Exercise instructions:
Where the records below have a line with "tail", that line is to be copied.

Records from a collection:
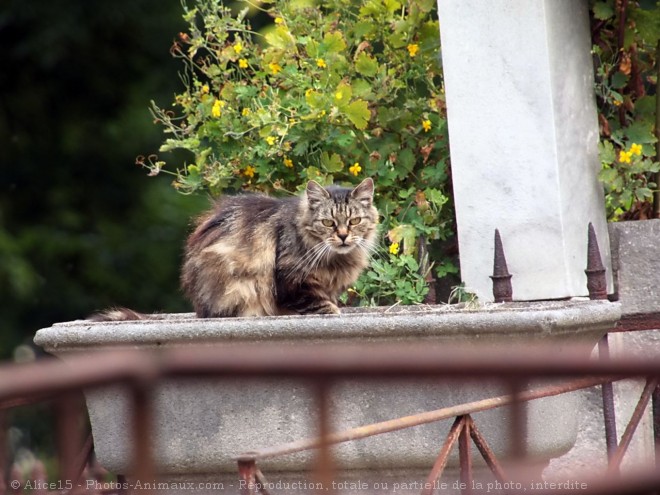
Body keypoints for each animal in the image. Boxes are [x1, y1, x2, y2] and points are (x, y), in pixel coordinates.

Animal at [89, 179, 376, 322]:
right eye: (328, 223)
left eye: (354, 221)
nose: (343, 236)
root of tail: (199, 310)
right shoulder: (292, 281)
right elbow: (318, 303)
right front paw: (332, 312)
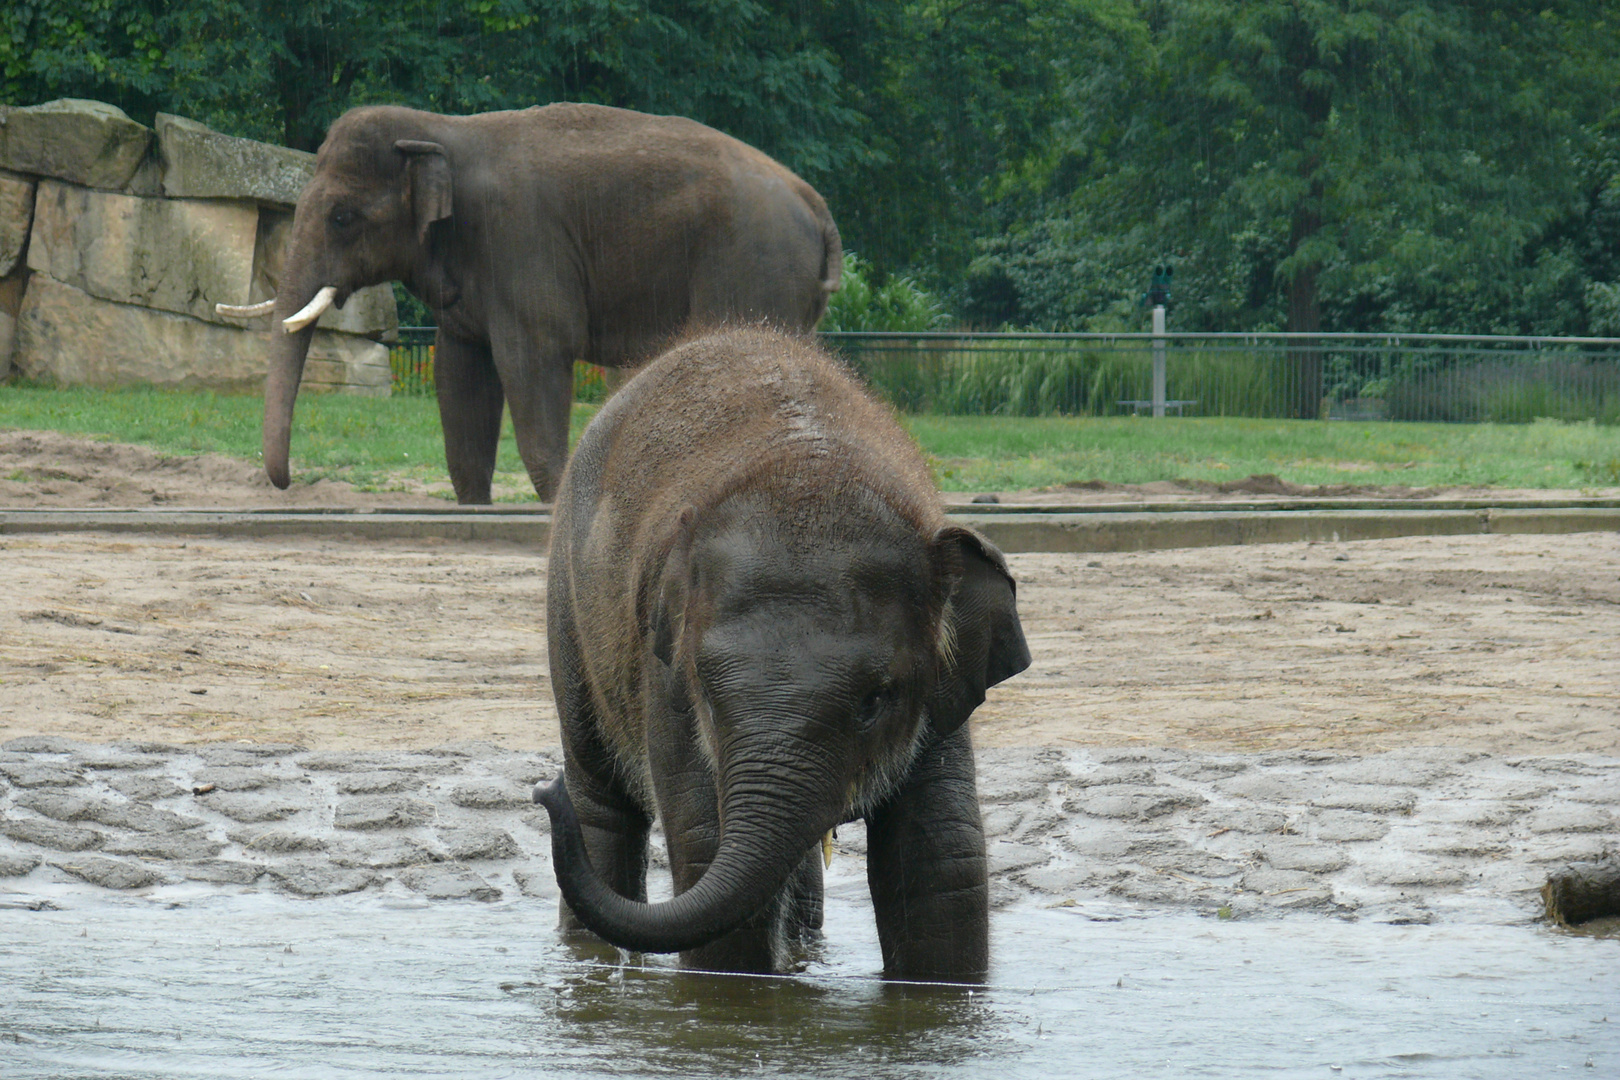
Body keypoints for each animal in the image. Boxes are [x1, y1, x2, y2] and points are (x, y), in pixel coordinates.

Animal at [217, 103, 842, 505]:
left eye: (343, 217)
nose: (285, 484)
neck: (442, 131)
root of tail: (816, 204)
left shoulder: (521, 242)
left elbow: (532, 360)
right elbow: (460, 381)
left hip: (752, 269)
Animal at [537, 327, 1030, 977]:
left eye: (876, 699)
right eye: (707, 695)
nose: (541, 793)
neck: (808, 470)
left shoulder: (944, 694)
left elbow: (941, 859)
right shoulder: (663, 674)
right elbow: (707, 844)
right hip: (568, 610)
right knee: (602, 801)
==
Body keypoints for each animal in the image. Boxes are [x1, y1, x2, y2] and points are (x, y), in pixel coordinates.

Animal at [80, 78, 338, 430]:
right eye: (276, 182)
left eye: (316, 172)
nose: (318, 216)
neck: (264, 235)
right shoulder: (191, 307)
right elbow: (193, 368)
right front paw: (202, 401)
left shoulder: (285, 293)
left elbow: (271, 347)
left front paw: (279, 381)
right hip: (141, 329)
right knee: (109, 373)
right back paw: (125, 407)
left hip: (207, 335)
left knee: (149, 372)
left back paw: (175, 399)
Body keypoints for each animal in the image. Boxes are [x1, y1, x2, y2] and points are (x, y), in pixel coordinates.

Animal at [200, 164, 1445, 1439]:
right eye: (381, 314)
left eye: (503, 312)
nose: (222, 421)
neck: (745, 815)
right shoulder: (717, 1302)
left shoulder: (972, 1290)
...
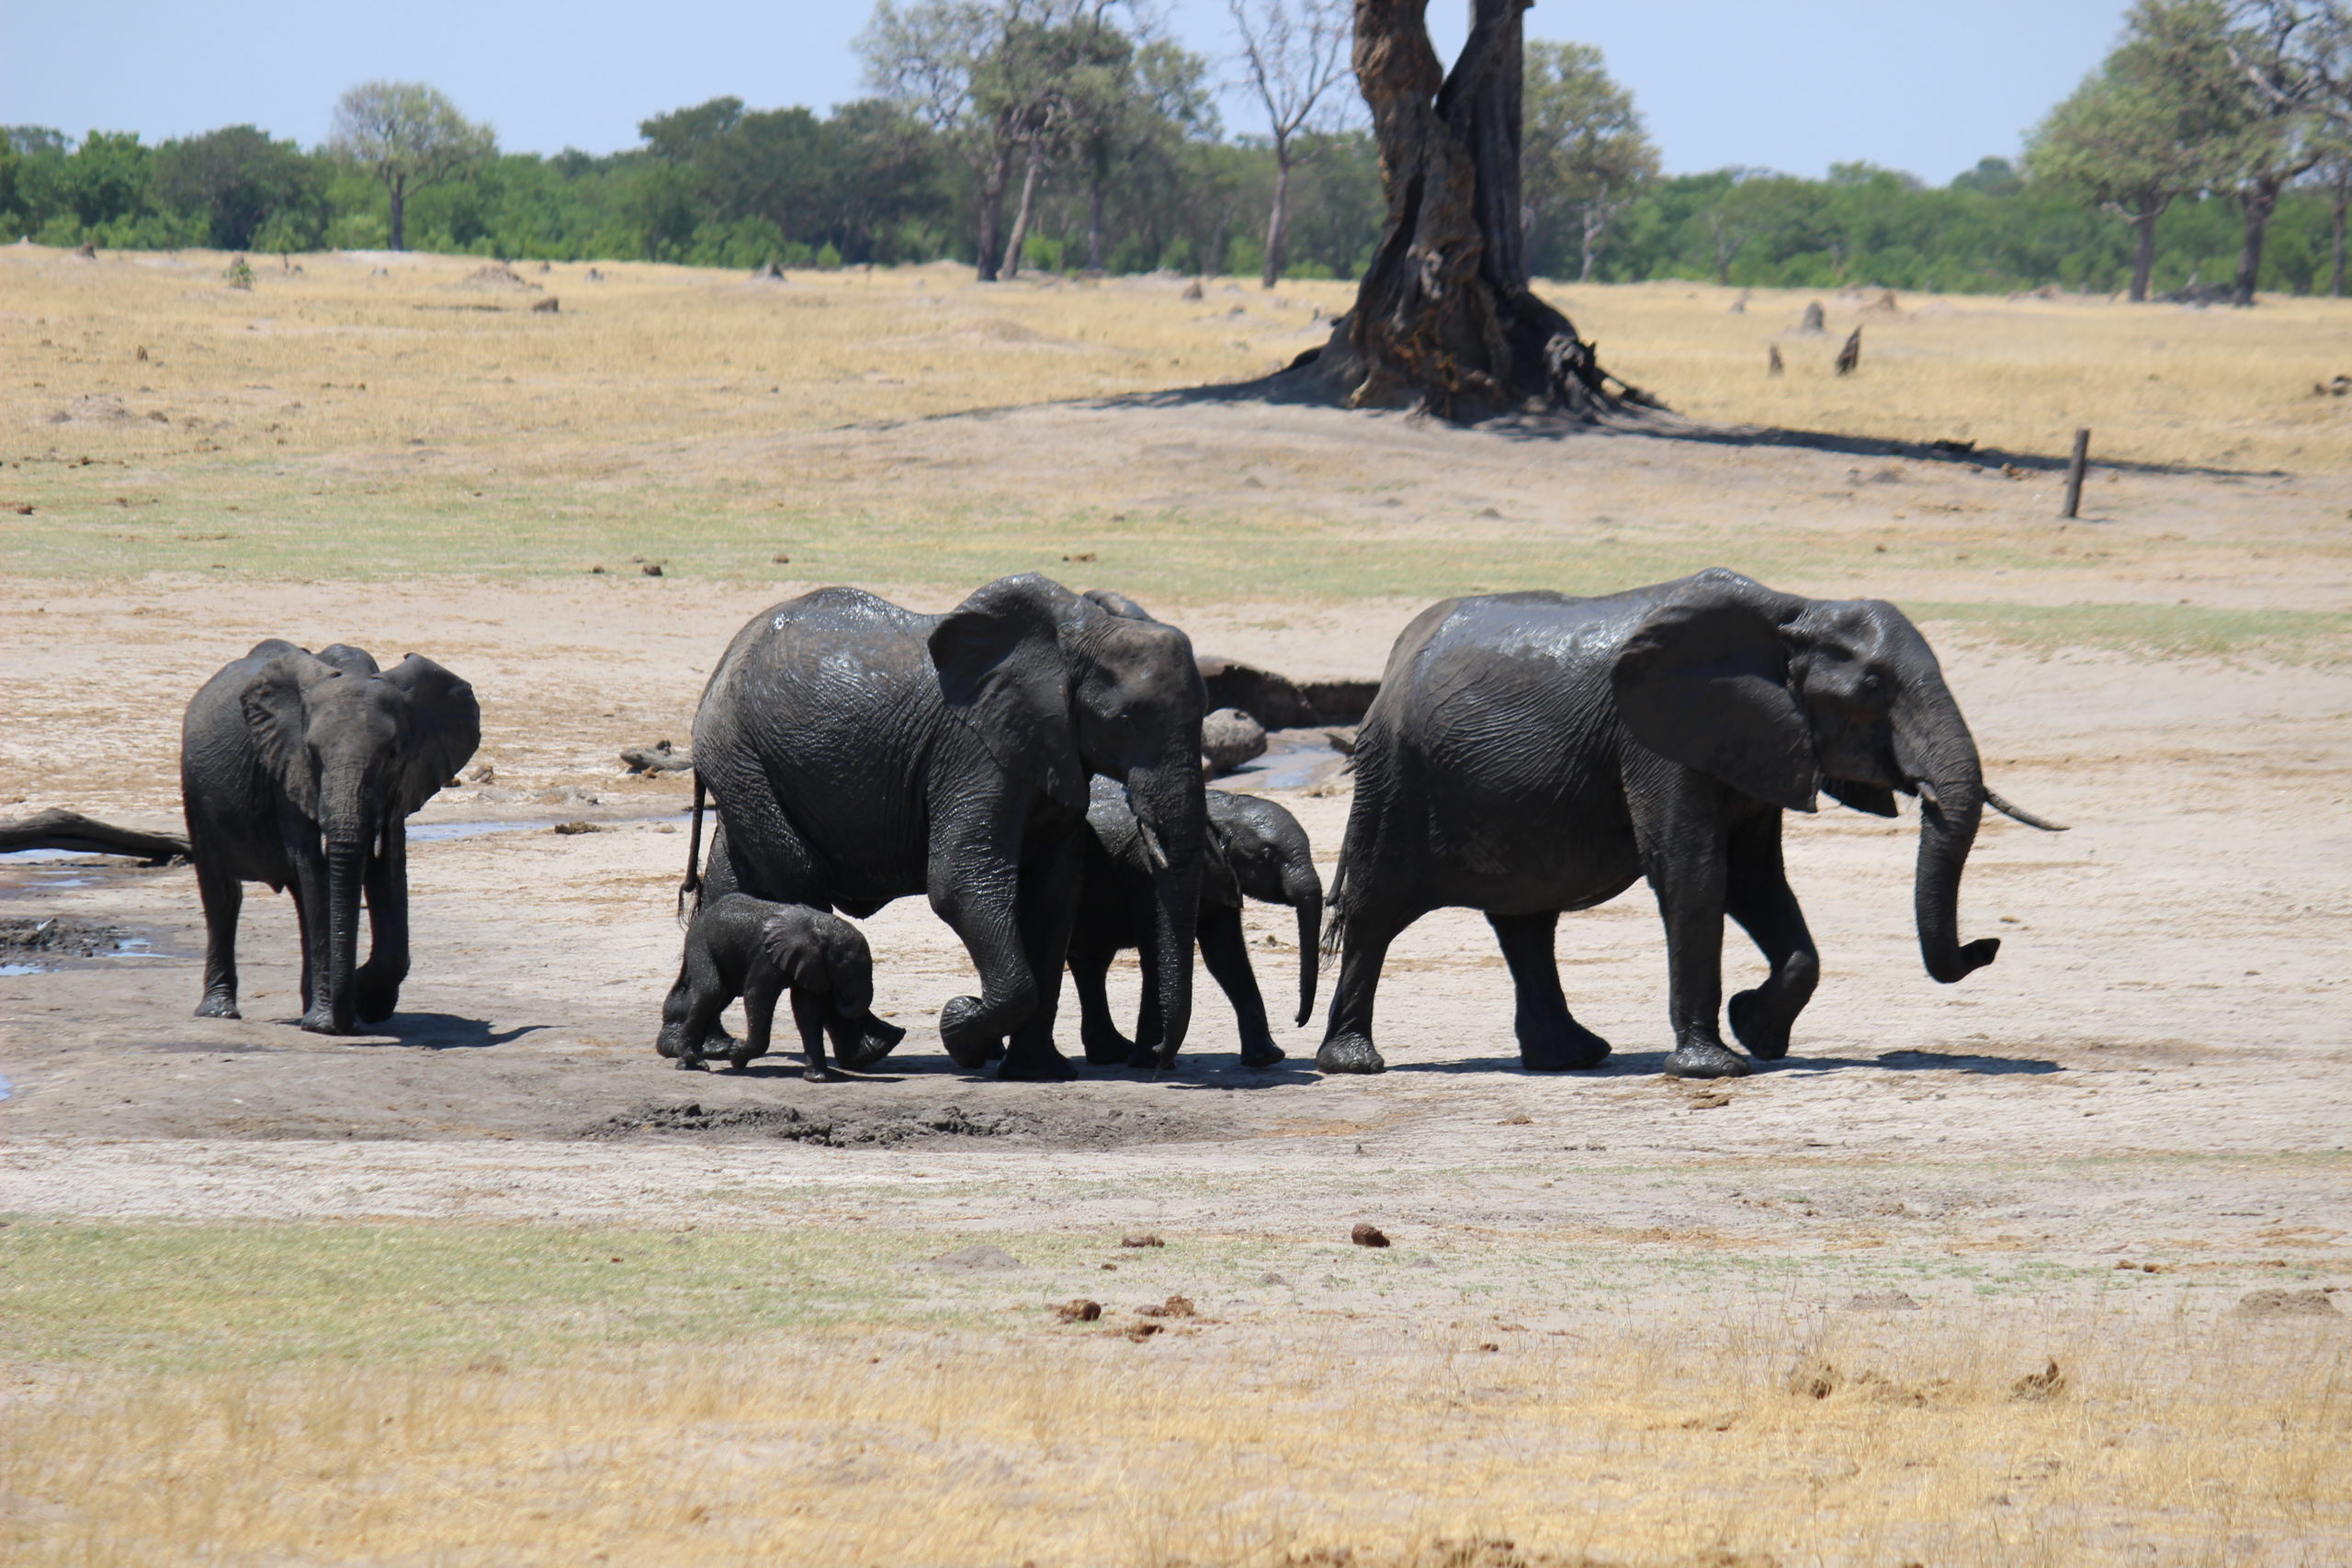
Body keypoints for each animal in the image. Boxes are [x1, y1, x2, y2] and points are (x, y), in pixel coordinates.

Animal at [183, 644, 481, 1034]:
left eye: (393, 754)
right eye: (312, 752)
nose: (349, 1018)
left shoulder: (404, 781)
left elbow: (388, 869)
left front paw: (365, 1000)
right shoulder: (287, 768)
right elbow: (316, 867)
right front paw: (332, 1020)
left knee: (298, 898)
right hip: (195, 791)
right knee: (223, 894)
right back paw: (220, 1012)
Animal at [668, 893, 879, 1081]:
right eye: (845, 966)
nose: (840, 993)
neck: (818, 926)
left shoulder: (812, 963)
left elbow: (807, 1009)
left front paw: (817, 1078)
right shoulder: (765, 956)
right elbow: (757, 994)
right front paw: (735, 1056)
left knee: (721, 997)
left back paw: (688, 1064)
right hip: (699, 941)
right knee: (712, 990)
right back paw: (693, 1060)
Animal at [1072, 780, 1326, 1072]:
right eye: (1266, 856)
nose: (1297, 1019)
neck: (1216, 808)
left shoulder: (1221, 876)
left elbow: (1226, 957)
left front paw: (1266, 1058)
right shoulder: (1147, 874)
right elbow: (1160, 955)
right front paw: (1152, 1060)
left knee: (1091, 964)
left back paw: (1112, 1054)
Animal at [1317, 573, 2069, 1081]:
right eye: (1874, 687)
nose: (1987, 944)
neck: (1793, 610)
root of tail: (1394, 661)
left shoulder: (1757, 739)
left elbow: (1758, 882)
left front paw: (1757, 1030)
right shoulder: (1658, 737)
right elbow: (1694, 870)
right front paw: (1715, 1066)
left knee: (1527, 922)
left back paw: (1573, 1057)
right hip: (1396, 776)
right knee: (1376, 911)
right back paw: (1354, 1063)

Reply:
root of tail: (199, 310)
root of tail: (816, 204)
root of tail: (1394, 661)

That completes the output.